**Task details**
Go through the entries that follow and count every line with the string "Powtórzenie". Reply with the number only.
(Records supplied Opens)
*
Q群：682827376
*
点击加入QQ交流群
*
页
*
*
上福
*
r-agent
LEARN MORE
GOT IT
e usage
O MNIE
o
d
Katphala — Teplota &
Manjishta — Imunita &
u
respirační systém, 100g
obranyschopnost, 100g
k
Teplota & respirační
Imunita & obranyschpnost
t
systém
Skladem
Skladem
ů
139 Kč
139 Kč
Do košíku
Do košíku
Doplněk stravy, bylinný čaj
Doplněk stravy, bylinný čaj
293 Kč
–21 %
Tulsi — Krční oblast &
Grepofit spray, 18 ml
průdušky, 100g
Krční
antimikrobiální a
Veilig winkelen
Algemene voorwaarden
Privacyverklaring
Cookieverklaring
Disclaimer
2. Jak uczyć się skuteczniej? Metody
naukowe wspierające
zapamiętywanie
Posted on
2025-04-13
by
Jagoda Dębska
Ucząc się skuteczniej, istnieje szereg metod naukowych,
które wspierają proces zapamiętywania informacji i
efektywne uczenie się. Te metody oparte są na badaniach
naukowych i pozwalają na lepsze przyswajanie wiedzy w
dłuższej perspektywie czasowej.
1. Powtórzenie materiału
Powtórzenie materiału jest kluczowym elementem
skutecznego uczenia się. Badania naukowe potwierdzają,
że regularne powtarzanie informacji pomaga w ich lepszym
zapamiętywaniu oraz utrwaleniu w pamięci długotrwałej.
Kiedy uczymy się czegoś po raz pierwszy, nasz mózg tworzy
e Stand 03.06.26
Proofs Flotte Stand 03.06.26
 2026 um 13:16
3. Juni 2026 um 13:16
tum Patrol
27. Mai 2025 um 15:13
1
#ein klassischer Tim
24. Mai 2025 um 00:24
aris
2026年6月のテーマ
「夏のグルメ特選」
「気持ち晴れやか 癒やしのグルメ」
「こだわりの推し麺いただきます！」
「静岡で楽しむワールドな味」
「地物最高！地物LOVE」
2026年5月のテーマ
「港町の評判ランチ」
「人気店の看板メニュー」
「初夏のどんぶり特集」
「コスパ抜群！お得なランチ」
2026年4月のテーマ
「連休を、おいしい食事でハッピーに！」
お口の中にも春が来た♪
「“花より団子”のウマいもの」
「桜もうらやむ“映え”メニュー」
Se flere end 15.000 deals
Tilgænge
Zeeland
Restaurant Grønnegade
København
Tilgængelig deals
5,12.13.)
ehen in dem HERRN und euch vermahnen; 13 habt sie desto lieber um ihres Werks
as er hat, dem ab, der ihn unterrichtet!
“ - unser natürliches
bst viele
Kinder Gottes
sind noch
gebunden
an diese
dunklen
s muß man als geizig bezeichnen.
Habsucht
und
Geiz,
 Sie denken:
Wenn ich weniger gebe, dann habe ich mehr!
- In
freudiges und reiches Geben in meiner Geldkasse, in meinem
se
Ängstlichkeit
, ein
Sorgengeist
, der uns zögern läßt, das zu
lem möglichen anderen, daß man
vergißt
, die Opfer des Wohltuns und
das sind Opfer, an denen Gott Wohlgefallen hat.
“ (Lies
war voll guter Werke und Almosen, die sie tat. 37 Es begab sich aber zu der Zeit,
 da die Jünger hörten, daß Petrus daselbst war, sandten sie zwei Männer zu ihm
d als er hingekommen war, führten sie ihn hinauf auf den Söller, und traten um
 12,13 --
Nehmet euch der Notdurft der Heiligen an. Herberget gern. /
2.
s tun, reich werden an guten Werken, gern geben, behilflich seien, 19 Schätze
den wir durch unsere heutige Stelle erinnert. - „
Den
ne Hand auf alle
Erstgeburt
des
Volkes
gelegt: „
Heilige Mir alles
(Records supplied Closes)
**Task output**
2